Pandora, known for its charm bracelets, reported operating profit in line with expectations for the key holiday shopping quarter, but said Black Friday discounts had driven a bigger share of sales, weighing slightly on profitability.
The world’s biggest jewellery company by volume said it sees 7-8% organic growth in 2025. Organic growth for 2024 was 13%, better than the company’s guidance of 11-12%.
Pandora reported fourth quarter comparable sales growth of 9% in the U.S., helping drive 6% growth overall. Germany’s comparable sales grew by 28%, slower than the 42% growth in the third quarter, while revenues in France and Italy both fell.
“We had a very strong fourth quarter in the U.S. and Canada,” Lacik said in an interview. “It’s a stronger consumer demand and sentiment in the U.S. than we see in Europe, and one would probably think that that’s going to continue into this year.”
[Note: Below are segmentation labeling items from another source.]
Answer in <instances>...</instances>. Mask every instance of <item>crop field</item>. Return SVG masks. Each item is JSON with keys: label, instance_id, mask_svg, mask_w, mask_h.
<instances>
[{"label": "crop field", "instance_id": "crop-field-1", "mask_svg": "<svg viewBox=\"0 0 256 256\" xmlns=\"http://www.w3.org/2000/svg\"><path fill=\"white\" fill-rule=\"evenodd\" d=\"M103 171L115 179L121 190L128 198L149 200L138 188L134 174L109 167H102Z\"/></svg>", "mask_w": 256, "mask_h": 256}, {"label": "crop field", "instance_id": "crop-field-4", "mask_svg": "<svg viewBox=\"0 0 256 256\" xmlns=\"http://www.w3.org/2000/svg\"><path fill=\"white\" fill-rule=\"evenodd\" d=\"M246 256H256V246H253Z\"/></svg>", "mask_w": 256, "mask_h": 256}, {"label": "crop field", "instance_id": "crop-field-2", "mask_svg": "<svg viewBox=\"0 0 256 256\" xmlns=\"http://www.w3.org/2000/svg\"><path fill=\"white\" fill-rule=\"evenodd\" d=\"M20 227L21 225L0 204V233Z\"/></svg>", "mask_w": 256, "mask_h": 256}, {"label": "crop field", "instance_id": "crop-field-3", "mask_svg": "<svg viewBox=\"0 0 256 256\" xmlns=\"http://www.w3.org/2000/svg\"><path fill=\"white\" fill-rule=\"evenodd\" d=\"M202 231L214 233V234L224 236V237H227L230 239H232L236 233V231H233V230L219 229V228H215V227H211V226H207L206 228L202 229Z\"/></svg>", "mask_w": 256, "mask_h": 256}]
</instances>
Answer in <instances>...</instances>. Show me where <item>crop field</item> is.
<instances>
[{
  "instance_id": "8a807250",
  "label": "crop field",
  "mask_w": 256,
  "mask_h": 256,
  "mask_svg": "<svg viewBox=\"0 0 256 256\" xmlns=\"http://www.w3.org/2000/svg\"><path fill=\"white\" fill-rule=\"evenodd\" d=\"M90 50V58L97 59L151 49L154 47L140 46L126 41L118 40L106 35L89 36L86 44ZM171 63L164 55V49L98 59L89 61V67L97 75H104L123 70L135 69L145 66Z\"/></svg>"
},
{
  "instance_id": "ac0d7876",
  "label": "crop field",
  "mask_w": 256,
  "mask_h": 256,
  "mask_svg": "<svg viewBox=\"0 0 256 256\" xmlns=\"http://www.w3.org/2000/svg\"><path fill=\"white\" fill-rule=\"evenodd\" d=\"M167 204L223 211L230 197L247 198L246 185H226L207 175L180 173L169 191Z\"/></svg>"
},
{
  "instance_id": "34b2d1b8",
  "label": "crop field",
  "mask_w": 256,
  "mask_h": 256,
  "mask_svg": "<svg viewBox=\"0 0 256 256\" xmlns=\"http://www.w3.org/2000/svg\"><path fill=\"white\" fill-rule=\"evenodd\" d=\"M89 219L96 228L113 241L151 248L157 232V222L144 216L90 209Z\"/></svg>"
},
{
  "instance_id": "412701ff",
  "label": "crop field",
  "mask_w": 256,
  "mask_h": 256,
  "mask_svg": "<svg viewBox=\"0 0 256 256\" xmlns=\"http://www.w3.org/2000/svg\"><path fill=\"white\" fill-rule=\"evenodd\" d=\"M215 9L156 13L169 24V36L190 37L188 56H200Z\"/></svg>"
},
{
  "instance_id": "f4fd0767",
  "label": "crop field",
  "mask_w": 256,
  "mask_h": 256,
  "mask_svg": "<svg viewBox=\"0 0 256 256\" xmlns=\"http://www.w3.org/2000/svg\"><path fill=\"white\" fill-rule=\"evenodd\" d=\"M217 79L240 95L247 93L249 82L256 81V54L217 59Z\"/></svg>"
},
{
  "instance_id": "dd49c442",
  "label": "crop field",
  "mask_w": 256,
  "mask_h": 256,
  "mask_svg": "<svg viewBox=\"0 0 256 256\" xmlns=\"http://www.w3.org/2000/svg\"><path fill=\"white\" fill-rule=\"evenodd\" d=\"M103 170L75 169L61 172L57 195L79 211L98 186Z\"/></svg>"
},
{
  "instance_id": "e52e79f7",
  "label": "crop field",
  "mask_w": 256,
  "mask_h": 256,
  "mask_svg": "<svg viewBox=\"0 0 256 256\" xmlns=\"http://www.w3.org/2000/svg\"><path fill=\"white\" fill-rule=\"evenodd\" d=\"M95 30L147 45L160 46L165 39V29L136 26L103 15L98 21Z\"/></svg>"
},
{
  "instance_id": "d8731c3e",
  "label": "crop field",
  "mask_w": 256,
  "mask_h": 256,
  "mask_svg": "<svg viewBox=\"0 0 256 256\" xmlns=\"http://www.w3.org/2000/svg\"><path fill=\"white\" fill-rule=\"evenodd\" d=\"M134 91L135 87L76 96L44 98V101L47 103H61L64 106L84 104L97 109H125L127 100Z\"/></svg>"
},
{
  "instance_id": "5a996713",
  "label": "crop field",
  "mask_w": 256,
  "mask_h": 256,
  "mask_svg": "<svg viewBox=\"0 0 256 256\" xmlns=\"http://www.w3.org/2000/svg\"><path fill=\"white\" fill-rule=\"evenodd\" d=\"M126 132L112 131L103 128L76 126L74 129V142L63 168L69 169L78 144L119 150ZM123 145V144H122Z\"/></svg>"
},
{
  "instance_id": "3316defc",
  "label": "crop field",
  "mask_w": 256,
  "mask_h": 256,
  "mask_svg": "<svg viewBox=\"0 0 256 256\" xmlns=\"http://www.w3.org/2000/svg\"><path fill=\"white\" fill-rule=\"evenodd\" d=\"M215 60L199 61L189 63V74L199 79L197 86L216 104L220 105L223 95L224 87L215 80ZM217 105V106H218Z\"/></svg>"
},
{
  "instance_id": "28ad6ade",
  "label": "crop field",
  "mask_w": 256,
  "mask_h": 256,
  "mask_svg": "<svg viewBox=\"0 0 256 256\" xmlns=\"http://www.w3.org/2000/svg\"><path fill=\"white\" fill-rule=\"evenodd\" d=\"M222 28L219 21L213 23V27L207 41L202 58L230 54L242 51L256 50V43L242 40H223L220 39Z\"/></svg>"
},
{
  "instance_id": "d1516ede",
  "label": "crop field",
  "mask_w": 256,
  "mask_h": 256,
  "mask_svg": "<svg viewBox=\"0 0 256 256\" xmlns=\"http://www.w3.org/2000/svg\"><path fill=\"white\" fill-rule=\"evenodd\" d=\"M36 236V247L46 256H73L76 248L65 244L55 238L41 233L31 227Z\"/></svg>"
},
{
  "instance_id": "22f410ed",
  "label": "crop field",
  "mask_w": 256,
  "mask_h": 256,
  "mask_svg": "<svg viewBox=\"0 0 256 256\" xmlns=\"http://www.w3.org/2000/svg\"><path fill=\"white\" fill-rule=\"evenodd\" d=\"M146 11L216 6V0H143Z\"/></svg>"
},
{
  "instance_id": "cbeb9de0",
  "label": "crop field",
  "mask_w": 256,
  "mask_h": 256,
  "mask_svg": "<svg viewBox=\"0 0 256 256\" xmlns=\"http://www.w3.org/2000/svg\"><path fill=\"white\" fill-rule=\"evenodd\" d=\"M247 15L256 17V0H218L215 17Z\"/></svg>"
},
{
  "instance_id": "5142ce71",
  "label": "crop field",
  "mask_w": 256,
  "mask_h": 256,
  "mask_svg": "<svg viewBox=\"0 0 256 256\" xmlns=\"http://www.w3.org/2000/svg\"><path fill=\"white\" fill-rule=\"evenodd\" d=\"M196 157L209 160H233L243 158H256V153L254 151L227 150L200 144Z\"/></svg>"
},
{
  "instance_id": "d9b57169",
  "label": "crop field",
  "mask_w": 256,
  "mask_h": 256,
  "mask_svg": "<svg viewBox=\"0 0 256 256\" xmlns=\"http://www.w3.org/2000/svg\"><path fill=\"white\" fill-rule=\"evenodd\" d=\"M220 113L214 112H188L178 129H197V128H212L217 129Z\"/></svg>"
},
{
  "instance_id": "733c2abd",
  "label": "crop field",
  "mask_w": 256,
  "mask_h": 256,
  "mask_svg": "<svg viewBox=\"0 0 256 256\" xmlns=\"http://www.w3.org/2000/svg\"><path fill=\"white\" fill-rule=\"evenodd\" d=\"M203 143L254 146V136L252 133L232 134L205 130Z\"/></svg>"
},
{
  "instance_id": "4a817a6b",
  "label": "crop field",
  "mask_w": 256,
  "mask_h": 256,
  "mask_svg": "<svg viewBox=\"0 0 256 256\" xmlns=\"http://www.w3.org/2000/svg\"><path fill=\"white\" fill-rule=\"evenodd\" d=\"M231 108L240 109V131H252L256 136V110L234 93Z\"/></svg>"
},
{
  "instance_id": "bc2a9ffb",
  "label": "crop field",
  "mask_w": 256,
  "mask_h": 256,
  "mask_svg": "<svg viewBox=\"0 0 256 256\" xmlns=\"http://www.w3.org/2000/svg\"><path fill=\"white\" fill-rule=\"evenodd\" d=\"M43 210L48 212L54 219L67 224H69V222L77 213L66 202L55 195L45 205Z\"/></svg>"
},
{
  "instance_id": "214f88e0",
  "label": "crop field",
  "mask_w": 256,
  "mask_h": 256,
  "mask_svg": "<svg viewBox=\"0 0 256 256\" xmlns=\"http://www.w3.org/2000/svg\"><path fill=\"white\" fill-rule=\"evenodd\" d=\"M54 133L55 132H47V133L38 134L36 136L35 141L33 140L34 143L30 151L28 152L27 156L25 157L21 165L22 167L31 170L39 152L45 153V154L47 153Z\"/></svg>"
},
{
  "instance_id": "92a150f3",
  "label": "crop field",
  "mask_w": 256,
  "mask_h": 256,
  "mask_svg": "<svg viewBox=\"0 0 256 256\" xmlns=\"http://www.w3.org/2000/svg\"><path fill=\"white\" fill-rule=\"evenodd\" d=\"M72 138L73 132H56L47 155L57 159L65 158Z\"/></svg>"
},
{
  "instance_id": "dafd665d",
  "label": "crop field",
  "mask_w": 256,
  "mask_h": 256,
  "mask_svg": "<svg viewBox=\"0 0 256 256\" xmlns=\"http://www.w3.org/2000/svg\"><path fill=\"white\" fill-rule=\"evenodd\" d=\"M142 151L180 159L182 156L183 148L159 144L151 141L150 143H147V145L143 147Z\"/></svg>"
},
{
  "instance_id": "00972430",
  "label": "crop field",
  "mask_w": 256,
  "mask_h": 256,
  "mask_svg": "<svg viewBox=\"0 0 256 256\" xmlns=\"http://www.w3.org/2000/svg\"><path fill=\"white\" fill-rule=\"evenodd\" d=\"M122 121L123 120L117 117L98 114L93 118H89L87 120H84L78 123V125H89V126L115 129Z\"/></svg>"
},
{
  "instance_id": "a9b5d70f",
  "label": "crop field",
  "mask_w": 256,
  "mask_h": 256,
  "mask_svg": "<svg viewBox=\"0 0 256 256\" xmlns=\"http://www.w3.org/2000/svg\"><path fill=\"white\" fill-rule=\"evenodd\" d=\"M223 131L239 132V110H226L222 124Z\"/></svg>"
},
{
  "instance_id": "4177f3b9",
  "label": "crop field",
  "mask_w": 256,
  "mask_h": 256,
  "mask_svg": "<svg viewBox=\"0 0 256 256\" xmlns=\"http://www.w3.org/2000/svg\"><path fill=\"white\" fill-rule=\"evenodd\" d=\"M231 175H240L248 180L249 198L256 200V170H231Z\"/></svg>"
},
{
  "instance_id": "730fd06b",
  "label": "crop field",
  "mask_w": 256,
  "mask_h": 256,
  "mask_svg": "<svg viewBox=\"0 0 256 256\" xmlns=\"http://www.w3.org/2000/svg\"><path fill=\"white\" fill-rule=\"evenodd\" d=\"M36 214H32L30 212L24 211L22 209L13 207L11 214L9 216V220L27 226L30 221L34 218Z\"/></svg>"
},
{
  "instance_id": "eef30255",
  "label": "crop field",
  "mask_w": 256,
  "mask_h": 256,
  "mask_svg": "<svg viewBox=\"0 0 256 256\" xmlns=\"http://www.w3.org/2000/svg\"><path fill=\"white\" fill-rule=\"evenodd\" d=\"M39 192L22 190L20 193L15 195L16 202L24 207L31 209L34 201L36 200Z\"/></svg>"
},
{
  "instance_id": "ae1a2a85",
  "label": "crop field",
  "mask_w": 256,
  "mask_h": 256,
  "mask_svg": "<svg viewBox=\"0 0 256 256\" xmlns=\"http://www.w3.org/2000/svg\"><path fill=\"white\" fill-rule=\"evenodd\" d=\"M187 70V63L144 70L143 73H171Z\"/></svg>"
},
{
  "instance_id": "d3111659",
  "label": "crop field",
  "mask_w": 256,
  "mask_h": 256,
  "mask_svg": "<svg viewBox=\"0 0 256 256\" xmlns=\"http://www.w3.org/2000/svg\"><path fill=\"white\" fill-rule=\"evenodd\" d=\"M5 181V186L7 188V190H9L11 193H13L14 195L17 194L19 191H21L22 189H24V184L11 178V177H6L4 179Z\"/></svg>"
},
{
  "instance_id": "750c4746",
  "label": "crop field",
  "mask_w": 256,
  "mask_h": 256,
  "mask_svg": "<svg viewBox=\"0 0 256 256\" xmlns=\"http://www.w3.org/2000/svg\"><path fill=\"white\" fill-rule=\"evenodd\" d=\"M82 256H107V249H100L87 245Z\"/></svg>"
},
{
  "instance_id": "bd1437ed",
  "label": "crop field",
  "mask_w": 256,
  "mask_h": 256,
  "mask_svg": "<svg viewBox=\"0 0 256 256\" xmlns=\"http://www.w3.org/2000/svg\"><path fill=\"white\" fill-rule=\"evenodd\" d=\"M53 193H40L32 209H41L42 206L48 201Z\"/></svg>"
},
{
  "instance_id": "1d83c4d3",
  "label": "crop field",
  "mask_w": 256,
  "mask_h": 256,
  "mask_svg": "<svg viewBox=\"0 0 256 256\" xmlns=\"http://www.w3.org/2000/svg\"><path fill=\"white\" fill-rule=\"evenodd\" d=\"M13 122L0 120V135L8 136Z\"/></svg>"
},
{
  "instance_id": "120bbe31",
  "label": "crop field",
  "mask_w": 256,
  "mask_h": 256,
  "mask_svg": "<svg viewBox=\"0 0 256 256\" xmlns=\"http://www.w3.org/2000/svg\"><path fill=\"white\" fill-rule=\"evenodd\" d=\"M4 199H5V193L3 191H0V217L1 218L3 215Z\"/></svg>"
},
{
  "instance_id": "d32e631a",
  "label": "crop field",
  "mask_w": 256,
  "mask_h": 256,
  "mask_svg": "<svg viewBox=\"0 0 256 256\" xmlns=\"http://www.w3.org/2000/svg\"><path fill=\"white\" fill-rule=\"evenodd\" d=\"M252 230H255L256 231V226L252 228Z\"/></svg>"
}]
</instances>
Pandora said performance in Italy and France was impacted by economic challenges and an “intense promotional environment” – competitive pressure to lower prices and discount products.
Fourth-quarter operating profit rose to DKK4.15 billion from a year-earlier DKK 3.67 billion, against a mean forecast of DKK 4.10 billion in an analyst poll provided by Pandora. Pandora’s operating profit margin was 34.7%, slightly above analysts’ average forecast.
The company expects an operating profit margin of around 24.5% in 2025, down from 25.2% last year.
Pandora, whose shares recently hit a record high, also launched a new share buy-back programme for up to DKK4 billion.